Download and View the corresponding Outlier Data
On clicking the URL to download the data, we are provided with the excel file recording the 20 records detected as the outlier data from our entire dataset for the selected attribute (here Total_Confirmed_cases_Indian_National).
Excel file constituting the Outlier Data for the chosen features
It can be hereby recalled that the outlier data consists of all the records with Total_Confirmed_cases_Indian_National attribute values lying beyond the upper bound (i.e., 29).
9. Shall an outlier be removed or replaced from analysis?
The answer to this is seemingly straightforward but not simple! Sometimes, an outlier can be a genuine data point and in such a scenario removing them will not be a great option. But an outlier may also be a misrepresentation or an error and in such an occasion, it’s wiser to remove them entirely from our data. Also, while making such a strategy, one must also take into consideration the number of outliers in the data, if there is a high quota of outlier data in our dataset, removing them will shrink our data considerably leading to less data for making analysis. In such a context, replacing the outlier offers to be a recommended option. Furthermore, when something unusual happens in our data, something important might have happened to our business! Outliers in such scenarios, empowers us in making meaningful decisions. Say for instance, the number of Covid-19 positive cases has shown an abrupt hike because of businesses and schools reopening. Now this can genuinely be correct data and treating them as outliers and removing them may not allow us to recognize the causes for increase in number of cases. So, such variables shall be retained as it is in our data. The crux of the discussion is that one must be aware of their data and the use-case to be dealt while dealing with the outliers!
Smarten equips us in making the remove and replace operations for outliers easily at one click!
Remove Outlier from the Data Option
On clicking the Remove Outliers button, we get a confirmation pop-up in order to reconsider our decision. Once made the decision, the records containing outliers in the chosen attributes are totally removed from the dataset and we obtain our processed dataset. One can also check the count of the new dataset obtained by selecting the enable record count feature and note the amount of data loss for the advancing data analysis steps.

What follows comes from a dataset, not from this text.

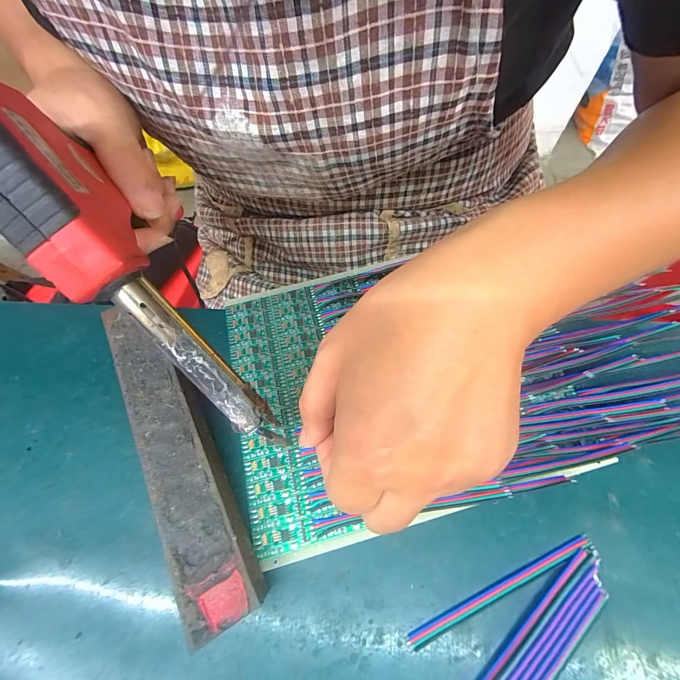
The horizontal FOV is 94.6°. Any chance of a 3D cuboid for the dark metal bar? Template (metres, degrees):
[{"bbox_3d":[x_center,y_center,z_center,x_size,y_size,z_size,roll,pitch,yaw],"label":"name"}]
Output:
[{"bbox_3d":[-0.091,0.054,0.175,0.036,0.020,0.180,-29,65,-11],"label":"dark metal bar"}]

Replace Outlier from the Data Option
On clicking the Replace Outliers button, we obtain confirmation pop-up in order to think over our decision. Smarten replaces the value of the outlier data of the selected attributes with the median value of that attribute. This option retains the data count of the dataset and the user has to make no compromise upon the amount of data provided to the model for further analysis.
10. Better data beats fancier algorithms.
If you are with me so far, and you have done your homework in understanding Outliers and their effect and impact on our data, you might have comprehended that better data does not always mean more data. Though having more data, both in terms of a greater number of records and more features to study is a blessing, one must always invest in directing efforts towards improving the data. Many a times, lot of attempts are made in building fancier algorithms to tackle use-cases in order to attain high accuracy matrix. But a better data shall always beat fancier algorithms so its recommended to get rid of outliers in the initial pre-processing steps so that our algorithms can furnish better outcomes. However, on a closing remark, data is very important for analysis, but data without sound approach is a noise in itself! So, Smarten apart from making a provision in achieving better data, also provides us with sound machine learning algorithms to attain the requisite outcome without taking much of the user’s efforts!
Note: This article is based on Smarten Version 5.1.1. This may or may not be relevant to the Smarten version you may be using.
Original Post : Handling Outliers Using Smarten Assisted Predictive Modelling!